ICAEW’s director for Wales, Robert Lloyd Griffiths is urging Welsh firms to review their approach to risk management and prepare for further challenges ahead.
His call follows a recent report published last month by fellow professional membership body, the Chartered Institute of Internal Auditors (IIA) which found businesses are facing a perfect storm of risks with the war in Ukraine, the cost-of-living crisis, looming recession and the climate emergency throwing many into a permanent state of crisis.
The Risk in Focus 2023 research report identifies the top risks facing organisations for the year ahead based on a poll of 834 chief audit executives (CAEs).Cybersecurity tops the annual business risk survey for the fifth year running, with 82% of CAEs citing it a top five risk, reflecting the rapidly weaponised cyber attack landscape.
Half cite human capital, diversity, and talent management a top five risk making it the second biggest risk faced by organisations, up two positions from 4th place last year – reflecting the severe recruitment and retention challenges facing many companies. Meanwhile, geopolitical and macroeconomic uncertainty is the risk that has risen highest up the agenda, up four positions from 7th to 3rd place in the risk rankings, marking a 44% year-on-year increase. And yet, despite the severity of this risk 92% of respondents say they are not spending major time or effort auditing the impacts of this risk on their business.
As the war in Ukraine intensifies, it is accompanied by higher global energy prices, soaring inflation, and increased tensions between the West and China, so the gap between awareness and action taken to mitigate this rising risk is alarming.
Other key findings in the report include:
- Changes in laws and regulations were cited as a top five risk by 44% of respondents, slightly down from 46% a year ago.
- Digital disruption, new technology and AI was cited by 38%, down from 45% and moving it from the 3rd to 5th biggest risk, as other issues take precedence.
- Climate change continues to rise in the rankings for the fifth year in a row. Perhaps prompted by the, record-breaking temperatures recorded across Europe this summer, 37% now cite climate change as a top five risk, compared to 31% last year.
Robert Lloyd Griffiths, Director of ICAEW in Wales says that the survey results reinforce why Welsh businesses should be focussing on risk management and resilience as a priority: “ Small businesses are the backbone of our economy here in Wales and they are facing multiple risks as the cost of doing business soars and the political uncertainty continues. It is therefore critical that businesses of all sizes review their approach to risk management and prepare for the potential challenges ahead because, now more than ever, there is a need for good governance and prudence.
“Although change is a feature of doing business, managing it successfully can be complex. During times of economic uncertainty, businesses will often focus on the short term and how to survive the current storm, but boards must also consider what might be around the corner.
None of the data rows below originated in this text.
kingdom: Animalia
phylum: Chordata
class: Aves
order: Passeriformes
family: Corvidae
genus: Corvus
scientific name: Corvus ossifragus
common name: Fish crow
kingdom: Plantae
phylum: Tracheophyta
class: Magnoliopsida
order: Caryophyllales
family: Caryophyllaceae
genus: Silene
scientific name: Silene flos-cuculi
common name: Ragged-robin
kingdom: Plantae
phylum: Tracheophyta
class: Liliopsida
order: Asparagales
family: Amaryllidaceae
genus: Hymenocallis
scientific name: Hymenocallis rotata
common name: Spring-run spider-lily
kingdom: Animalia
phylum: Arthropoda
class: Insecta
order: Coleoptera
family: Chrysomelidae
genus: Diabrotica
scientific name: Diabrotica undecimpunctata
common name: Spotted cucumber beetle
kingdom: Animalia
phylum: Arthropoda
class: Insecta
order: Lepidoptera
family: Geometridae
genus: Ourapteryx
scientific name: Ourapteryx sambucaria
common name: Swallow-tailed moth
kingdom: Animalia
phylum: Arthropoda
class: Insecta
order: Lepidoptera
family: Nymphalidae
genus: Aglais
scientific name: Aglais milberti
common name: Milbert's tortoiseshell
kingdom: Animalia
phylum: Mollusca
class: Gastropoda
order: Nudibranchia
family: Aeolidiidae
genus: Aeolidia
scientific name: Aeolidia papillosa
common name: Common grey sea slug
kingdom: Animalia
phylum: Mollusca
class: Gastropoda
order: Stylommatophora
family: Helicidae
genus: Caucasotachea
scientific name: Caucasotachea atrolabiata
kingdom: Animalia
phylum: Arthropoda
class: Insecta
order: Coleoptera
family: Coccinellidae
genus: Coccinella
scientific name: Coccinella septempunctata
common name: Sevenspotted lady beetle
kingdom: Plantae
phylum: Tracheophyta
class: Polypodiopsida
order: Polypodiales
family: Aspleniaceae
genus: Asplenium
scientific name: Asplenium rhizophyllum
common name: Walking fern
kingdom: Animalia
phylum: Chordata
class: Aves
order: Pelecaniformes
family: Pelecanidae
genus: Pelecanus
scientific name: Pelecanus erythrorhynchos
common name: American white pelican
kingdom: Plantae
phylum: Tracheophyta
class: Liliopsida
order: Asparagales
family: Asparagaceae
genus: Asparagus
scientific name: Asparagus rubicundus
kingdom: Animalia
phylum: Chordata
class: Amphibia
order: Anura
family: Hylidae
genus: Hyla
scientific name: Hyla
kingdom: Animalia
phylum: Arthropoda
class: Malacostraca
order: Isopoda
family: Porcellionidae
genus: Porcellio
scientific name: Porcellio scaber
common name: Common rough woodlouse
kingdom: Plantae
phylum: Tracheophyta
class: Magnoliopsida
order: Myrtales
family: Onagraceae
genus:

“While we don’t know what 2023 is going to bring, ICAEW Chartered Accountants will be guiding their clients and taking these decisions in businesses the length and breadth of Wales over the coming weeks and months. Our members have the skills to help model the impact of any changes so businesses can plan ahead, as well as advise on new approaches and investments.
“The Risk in Focus report sets out a series of recommendations for how boards should work with their audit and finance functions to tackle these risks. There is also help and guidance available via our own Corporate Governance Community. We urge businesses of all sizes across Wales to take heed of this advice.”
Membership of ICAEW’s Corporate Governance Community is free and open to everyone, including non-ICAEW members.